JOB ITEM: Give back exactly the lines of the data below, starting with the line that has "お金の知識を勉強するためのサイト。iDeCo、NISA、ふるさと納" and going on through the line that has "Здесь мы размещаем фотографии в".

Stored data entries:

────────────────────────────────────────

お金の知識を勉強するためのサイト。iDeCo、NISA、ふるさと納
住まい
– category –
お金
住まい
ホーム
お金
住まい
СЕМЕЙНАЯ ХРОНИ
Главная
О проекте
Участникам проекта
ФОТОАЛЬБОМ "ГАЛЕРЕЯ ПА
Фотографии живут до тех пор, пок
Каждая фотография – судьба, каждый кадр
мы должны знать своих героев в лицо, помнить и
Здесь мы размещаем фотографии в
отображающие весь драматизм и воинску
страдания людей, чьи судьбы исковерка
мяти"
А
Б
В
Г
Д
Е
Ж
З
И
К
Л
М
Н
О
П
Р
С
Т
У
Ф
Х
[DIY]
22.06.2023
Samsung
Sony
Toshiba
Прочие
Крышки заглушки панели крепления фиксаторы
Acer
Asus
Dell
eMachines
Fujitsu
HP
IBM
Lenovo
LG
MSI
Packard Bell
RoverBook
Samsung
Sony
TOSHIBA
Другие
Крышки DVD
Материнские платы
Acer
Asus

────────────────────────────────────────

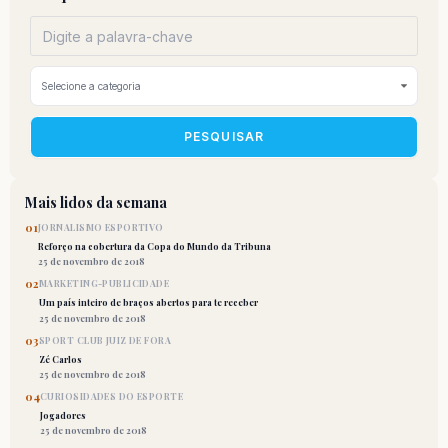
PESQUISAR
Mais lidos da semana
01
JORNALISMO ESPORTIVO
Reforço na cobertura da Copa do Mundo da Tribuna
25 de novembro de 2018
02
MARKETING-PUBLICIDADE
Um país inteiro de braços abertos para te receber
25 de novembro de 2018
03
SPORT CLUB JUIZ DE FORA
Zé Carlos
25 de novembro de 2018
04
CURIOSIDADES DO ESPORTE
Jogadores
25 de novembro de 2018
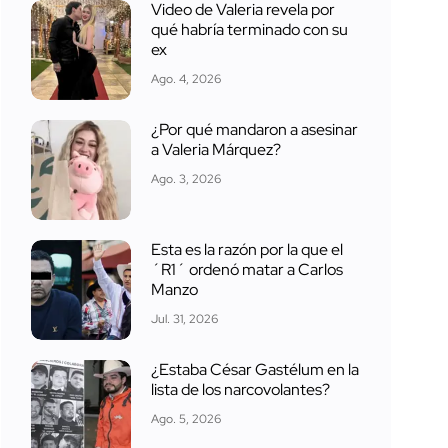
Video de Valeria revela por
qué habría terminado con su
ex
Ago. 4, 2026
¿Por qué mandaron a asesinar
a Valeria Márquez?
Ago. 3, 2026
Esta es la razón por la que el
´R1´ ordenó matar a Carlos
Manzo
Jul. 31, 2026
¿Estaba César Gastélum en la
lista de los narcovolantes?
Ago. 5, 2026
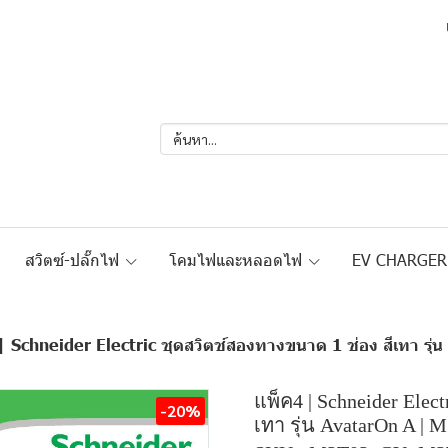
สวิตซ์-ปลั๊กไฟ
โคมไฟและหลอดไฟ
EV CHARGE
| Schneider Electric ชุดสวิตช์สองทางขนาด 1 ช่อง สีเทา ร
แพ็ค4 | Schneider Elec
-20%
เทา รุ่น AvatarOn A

────────────────────────────────────────

ANSWER SECTION:
お金の知識を勉強するためのサイト。iDeCo、NISA、ふるさと納
住まい
– category –
お金
住まい
ホーム
お金
住まい
СЕМЕЙНАЯ ХРОНИ
Главная
О проекте
Участникам проекта
ФОТОАЛЬБОМ "ГАЛЕРЕЯ ПА
Фотографии живут до тех пор, пок
Каждая фотография – судьба, каждый кадр
мы должны знать своих героев в лицо, помнить и
Здесь мы размещаем фотографии в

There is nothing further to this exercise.